# [The task]
Please copy the data below line for line, keeping every character, number, and line break unchanged.
── The records ──
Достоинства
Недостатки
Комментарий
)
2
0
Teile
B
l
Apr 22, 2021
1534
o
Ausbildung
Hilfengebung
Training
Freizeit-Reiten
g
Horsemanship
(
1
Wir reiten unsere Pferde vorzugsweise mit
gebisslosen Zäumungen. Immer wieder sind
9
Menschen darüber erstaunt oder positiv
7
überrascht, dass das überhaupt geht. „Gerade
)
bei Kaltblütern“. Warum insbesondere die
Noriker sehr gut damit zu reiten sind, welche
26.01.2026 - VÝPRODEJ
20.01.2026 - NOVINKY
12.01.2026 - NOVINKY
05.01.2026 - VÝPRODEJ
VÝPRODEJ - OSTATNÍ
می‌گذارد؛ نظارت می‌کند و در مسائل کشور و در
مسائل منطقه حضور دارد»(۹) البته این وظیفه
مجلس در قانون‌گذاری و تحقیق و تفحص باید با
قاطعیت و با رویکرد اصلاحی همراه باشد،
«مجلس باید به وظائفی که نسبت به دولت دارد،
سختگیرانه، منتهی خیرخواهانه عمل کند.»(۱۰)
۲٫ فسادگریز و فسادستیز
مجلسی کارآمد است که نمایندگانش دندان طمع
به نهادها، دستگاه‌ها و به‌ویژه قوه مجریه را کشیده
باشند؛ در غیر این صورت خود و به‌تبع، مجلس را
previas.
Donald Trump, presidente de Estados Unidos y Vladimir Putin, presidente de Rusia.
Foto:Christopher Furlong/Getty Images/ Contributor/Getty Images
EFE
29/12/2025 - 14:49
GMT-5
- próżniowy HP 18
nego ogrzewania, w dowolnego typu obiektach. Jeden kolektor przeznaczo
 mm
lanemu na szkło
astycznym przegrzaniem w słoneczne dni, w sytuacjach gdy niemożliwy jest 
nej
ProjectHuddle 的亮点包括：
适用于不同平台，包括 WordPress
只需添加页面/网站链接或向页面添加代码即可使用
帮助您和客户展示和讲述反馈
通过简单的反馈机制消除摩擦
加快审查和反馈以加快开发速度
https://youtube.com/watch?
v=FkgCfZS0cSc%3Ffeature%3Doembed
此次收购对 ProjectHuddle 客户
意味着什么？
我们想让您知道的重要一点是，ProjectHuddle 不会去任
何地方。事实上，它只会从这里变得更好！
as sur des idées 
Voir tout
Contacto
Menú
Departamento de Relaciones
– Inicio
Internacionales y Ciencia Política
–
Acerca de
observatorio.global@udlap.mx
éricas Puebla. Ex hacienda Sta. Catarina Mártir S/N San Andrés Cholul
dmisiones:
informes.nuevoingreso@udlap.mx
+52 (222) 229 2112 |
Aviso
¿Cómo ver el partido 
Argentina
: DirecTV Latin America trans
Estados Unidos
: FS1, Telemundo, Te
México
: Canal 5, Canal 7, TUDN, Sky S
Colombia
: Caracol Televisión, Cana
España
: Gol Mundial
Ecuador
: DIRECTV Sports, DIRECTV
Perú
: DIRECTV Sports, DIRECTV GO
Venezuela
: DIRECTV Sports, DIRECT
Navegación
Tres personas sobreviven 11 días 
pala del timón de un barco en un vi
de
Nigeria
───
# [Response to the task]
Достоинства
Недостатки
Комментарий
)
2
0
Teile
B
l
Apr 22, 2021
1534
o
Ausbildung
Hilfengebung
Training
Freizeit-Reiten
g
Horsemanship
(
1
Wir reiten unsere Pferde vorzugsweise mit
gebisslosen Zäumungen. Immer wieder sind
9
Menschen darüber erstaunt oder positiv
7
überrascht, dass das überhaupt geht. „Gerade
)
bei Kaltblütern“. Warum insbesondere die
Noriker sehr gut damit zu reiten sind, welche
26.01.2026 - VÝPRODEJ
20.01.2026 - NOVINKY
12.01.2026 - NOVINKY
05.01.2026 - VÝPRODEJ
VÝPRODEJ - OSTATNÍ
می‌گذارد؛ نظارت می‌کند و در مسائل کشور و در
مسائل منطقه حضور دارد»(۹) البته این وظیفه
مجلس در قانون‌گذاری و تحقیق و تفحص باید با
قاطعیت و با رویکرد اصلاحی همراه باشد،
«مجلس باید به وظائفی که نسبت به دولت دارد،
سختگیرانه، منتهی خیرخواهانه عمل کند.»(۱۰)
۲٫ فسادگریز و فسادستیز
مجلسی کارآمد است که نمایندگانش دندان طمع
به نهادها، دستگاه‌ها و به‌ویژه قوه مجریه را کشیده
باشند؛ در غیر این صورت خود و به‌تبع، مجلس را
previas.
Donald Trump, presidente de Estados Unidos y Vladimir Putin, presidente de Rusia.
Foto:Christopher Furlong/Getty Images/ Contributor/Getty Images
EFE
29/12/2025 - 14:49
GMT-5
- próżniowy HP 18
nego ogrzewania, w dowolnego typu obiektach. Jeden kolektor przeznaczo
 mm
lanemu na szkło
astycznym przegrzaniem w słoneczne dni, w sytuacjach gdy niemożliwy jest 
nej
ProjectHuddle 的亮点包括：
适用于不同平台，包括 WordPress
只需添加页面/网站链接或向页面添加代码即可使用
帮助您和客户展示和讲述反馈
通过简单的反馈机制消除摩擦
加快审查和反馈以加快开发速度
https://youtube.com/watch?
v=FkgCfZS0cSc%3Ffeature%3Doembed
此次收购对 ProjectHuddle 客户
意味着什么？
我们想让您知道的重要一点是，ProjectHuddle 不会去任
何地方。事实上，它只会从这里变得更好！
as sur des idées 
Voir tout
Contacto
Menú
Departamento de Relaciones
– Inicio
Internacionales y Ciencia Política
–
Acerca de
observatorio.global@udlap.mx
éricas Puebla. Ex hacienda Sta. Catarina Mártir S/N San Andrés Cholul
dmisiones:
informes.nuevoingreso@udlap.mx
+52 (222) 229 2112 |
Aviso
¿Cómo ver el partido 
Argentina
: DirecTV Latin America trans
Estados Unidos
: FS1, Telemundo, Te
México
: Canal 5, Canal 7, TUDN, Sky S
Colombia
: Caracol Televisión, Cana
España
: Gol Mundial
Ecuador
: DIRECTV Sports, DIRECTV
Perú
: DIRECTV Sports, DIRECTV GO
Venezuela
: DIRECTV Sports, DIRECT
Navegación
Tres personas sobreviven 11 días 
pala del timón de un barco en un vi
de
Nigeria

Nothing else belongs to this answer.